> _EXERCISE INSTRUCTIONS_
#1 In the text on housing and transportation, how long is the morning-peak drive from Princeton to downtown Dallas?
#2 Pick up the text on housing and transportation after its last sentence and write the next part.

> _PAGE TEXT_
-*-*-

While there are surely tomes of reports detailing the solutions to these historic housing crises, the idea I come back to is typically American: they were solved via massive improvements in transportation. The slums of Five Points and the Lower East Side were massively improved by the expansion of the New York Subway – providing all but the poorest a 5¢ ride out into the suburbs of Bedford-Stuyvesant, Harlem, and the South Bronx (an idea referred to as the “one-way ticket” – reducing the need for workers to crowd near major employers and walk to work2).

But as subway construction slowed at the dawn of the Robert Moses era, and as automobility began gripping the nation, these one-time reliefs on urban housing via transit-oriented suburban development began to fade. Thus, a new housing crisis fomented, just as a massive economic crisis arrived. While the auto-oriented suburb of the post War era required a huge amount of public policy innovation and intervention – from the fixed-term, government backed mortgage to the Interstate Highway System – it also represents another one-time solution to the crisis. Once you develop auto-oriented suburbs and codify them as the only use, you can’t just create the same type of suburb again when prices inevitably rise. The further away a suburb is from a job core, the lower value it is, since land value is an essentially location-based trait.

Thus, while our current crisis is obviously linked to the 2008 financial crisis and the American idea of housing as a commodity, it’s unique from it’s historic counterparts in that there is no transportation revolution coming around the bend3. Maybe that’s what they said in 1880 and 1930 too though. Ultimately, American housing and land use issues have historically been “solved”4 via cheap land. What happens when we run out?

No, We Can’t Just Sprawl

If you’re the type of person to read breathy pundit pieces, like this one from the NYT, you may think that we can just sprawl our way to a solution with no issue. Of course, this idea is environmentally catastrophic, probably financially ruinous, and generally distasteful (the perfect trifecta for a NYT pundit). It also won’t work. Let’s consider Dallas-Fort Worth, like the Times did.

Distribution of jobs near Dallas (darker means more jobs), US Census LEHD

In the map above, we can see the geographic distribution of jobs in and around Dallas. A major cluster in downtown Dallas, as well a big node at the interchange between the Dallas North Tollway and I-635. Princeton, among the fastest growing places in the country, at the fringe of urban development in Dallas, is a 2 hour drive from downtown in the AM peak5. And it’s not much better to the major cluster at the DNT and I-635 (up to an hour and 40 minutes).

While it’s true that these job clusters correlate to historically logical transportation nodes – with downtown Dallas being the site of a major rail and highway interchanges and the DNT/I-635 obviously being a freeway interchange – they also acquire a life of their own as that benefit wanes. The tendency for Dallas to sprawl north has shifted jobs that way, but that’s a much slower process than building suburbs, and one that has serious issues for south Dallas residents.

-*-*-

> _DATASET EXTRACT_
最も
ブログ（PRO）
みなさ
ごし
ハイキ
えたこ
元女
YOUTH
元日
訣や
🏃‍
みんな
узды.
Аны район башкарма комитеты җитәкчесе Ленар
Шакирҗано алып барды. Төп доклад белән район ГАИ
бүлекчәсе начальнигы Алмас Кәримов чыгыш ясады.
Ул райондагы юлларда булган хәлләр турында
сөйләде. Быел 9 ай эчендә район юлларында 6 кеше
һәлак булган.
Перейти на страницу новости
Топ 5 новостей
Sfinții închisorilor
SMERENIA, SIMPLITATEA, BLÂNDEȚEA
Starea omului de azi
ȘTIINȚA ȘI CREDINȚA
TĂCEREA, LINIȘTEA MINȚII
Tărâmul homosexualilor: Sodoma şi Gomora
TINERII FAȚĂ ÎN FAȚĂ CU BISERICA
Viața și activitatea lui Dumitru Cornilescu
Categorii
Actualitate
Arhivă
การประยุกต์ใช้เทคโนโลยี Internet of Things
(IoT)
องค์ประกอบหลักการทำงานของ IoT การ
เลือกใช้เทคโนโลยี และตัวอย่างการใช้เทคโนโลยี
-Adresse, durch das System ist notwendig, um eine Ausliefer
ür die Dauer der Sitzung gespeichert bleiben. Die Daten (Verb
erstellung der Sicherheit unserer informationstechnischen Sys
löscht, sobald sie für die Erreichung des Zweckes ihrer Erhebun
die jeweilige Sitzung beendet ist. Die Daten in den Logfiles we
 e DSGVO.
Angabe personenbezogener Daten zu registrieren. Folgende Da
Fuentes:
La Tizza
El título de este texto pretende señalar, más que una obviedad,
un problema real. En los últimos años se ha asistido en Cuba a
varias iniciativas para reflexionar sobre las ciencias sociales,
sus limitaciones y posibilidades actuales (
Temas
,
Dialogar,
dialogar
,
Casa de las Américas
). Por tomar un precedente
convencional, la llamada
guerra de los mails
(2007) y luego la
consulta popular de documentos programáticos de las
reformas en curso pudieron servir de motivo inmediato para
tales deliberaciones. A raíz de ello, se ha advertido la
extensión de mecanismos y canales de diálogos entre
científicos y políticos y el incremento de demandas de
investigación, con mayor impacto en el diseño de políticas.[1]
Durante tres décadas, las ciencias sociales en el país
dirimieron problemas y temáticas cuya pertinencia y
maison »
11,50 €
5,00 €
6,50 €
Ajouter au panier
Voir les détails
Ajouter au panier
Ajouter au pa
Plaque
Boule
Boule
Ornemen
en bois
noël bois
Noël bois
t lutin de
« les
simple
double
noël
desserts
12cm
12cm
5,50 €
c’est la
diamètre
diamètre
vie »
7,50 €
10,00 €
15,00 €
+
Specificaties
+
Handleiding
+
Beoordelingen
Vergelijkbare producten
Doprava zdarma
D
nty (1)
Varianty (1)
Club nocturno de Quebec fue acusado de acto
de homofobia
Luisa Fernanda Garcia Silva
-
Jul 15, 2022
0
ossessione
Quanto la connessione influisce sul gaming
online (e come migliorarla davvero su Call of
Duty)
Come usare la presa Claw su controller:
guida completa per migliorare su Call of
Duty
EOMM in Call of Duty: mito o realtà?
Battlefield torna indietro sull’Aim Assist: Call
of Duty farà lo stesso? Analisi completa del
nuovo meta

-*-*-

> _ANSWERS FOR THE TASKS_
#1 It is a 2 hour drive.

#2
Absent faster transportation, suburban sprawl is eventually a fools errand. The NYT thinks we can get around this, by assuming that Princeton, Texas is to Dallas as Oakland is to San Fransico. Sure, cities have historically developed in uneven and expansionary ways, but this isn’t some fact of life, it’s a result of the nexus of human choice and transportation availability. And for what it’s worth, Princeton, Texas – a two hour drive in traffic to Dallas – has more in common with Tracy or Livermore than Oakland, something anyone with a functioning brain could tell you. Only a New York Times piece could say something like this with a straight face:

“Over decades, places like Plano and Frisco will come to look and feel more like central Dallas.”

As someone who has incidentally spent time in both Frisco and Dallas, this couldn’t be more of an exaggeration. Frisco’s main commercial center is a suburban shopping mall called “Stonebriar Mall at the Bridges” (with “Bridges” in reference to the freeway interchanges nearby). Dallas is a major legacy city that resembles an actual urban area despite being in Texas. If Plano and Frisco become the central nodes of the Dallas-Fort Worth area, it will be the result of human action and agency, not the inevitable march of some natural law.

Whats more while Dallas is affordable in terms of housing, when you consider both housing and transportation as a portion of income, Dallas is hardly a trendsetter. At 35.5% in 2022-23, it’s lower than every MSA in the Western US, but only by a hair: Denver comes in at 36.6%, Seattle at 36.7%. Meanwhile, the legacy regions of the Midwest and Northeast all beat Dallas handsomely – Chicago (34.3%), Philadelphia (34.1%), and Boston (33.5) all are examples of places that, while not exactly compact, are not actively sprawling in the way Dallas is.6

Essentially, Dallas sprawling ad infinitum has no real benefit to the general public, and if there is a benefactor, it’s probably just land developers. Yes, people can afford larger homes in the Dallas suburbs than they could in an older suburb of Philadelphia, but you won’t convince me that’s a positive for society.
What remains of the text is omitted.